During 2000-2008 further studies showed that the ‘sun-like’ stars were not really that. Most were more evolved than the Sun and one could really not extrapolate their activity to the sun with any confidence. The study by Lockwood et al. that showed a doubling of the sun’s ‘open magnetic flux’ was also in trouble, because I showed that the geomagnetic data used were incorrectly calibrated [so I was wrong too back in 1978] and re-analysis of the data by several groups including myself and Lockwood’s group showed that the was no doubling, that the Sun’s magnetic field now is just what it were 107 years ago. so the two pillars supporting the TSI ‘background’ have now fallen by the wayside. Furthermore, we have learned more about the distribution and form of the Sun’s magnetic field, also showing no background contribution to the TSI.
Take away the rising background, takes away the rising TSI and we are back to a simple cyclical TSI rising and falling simply with the sunspot cycle.

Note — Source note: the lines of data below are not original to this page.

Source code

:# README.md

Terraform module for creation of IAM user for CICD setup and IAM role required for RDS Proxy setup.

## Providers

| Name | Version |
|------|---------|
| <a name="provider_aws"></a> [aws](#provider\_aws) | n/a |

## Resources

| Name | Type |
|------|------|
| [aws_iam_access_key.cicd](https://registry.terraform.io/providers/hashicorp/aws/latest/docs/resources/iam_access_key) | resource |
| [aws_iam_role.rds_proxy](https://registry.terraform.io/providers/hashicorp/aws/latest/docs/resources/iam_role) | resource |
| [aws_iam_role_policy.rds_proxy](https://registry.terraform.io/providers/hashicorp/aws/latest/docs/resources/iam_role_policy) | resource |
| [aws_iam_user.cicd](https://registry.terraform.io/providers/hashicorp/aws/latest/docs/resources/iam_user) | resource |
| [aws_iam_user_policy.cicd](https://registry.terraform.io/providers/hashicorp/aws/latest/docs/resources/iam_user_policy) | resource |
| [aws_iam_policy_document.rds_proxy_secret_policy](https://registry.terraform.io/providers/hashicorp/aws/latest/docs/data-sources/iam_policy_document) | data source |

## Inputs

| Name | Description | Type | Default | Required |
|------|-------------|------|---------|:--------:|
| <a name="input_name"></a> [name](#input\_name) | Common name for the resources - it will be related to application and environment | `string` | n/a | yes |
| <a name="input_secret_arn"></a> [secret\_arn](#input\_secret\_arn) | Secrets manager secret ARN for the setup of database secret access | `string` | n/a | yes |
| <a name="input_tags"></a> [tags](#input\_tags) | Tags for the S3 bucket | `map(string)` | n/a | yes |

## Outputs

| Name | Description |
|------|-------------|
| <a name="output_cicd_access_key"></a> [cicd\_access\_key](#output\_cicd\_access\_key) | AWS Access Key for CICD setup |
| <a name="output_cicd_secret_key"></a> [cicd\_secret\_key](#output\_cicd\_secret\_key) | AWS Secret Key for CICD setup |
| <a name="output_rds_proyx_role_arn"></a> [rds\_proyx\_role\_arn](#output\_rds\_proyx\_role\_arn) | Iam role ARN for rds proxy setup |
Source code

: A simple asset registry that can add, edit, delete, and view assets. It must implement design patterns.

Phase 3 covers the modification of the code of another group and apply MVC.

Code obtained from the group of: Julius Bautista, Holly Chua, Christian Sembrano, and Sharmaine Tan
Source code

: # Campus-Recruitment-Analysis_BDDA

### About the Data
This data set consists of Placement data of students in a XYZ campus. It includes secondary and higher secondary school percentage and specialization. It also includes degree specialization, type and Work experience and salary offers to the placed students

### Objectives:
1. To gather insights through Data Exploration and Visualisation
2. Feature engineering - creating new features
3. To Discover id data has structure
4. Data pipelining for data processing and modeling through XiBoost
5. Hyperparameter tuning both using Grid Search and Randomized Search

If Livingston and Penn are correct that the sunspots will disappear [be invisible] by 2015, it is possible that there were also simply invisible during the MM. We know from cosmic rays that the Sun’s magnetic cycle was still going, so possibly one might speculate that even during the MM, TSI was behaving as today.

October 6, 2008 11:55 am

AnonyMoose (11:28:28) :
Looks like GISS model solar forcing isn’t trying to forecast solar behavior. Their diagram shows cycle data ending around 2000, so they might not have run models using the data from recent months.
They just use a simple extrapolation forward. Not too bad. Worse is that they use the obsolete Lean TSI backwards in time [with the pronounced rise during the first half of the 20th century]. This makes their solar forcing skewed in the sense that they implicitly can push some of the pre-1970 temp increase over on the Sun making the claim for AGW later on stronger…

jmrsudbury
October 6, 2008 11:55 am

I wonder if my September 2009 WAG that I made (No, it is not even a SWAG) for the month that solar cycle 24 will end up being correct. Not that it matters much anyway. Seeing as how Jupiter is 7.79 x10^8 kilometers from the sun, I doubt a couple of solar widths (diameter = 1.4 x10^6 km) shift in the barycenter will have much of an affect on anything be it tides nor the magnetic field of the sun. Jupiter is so far away, that a single solar width closer is only 1/556th of the distance.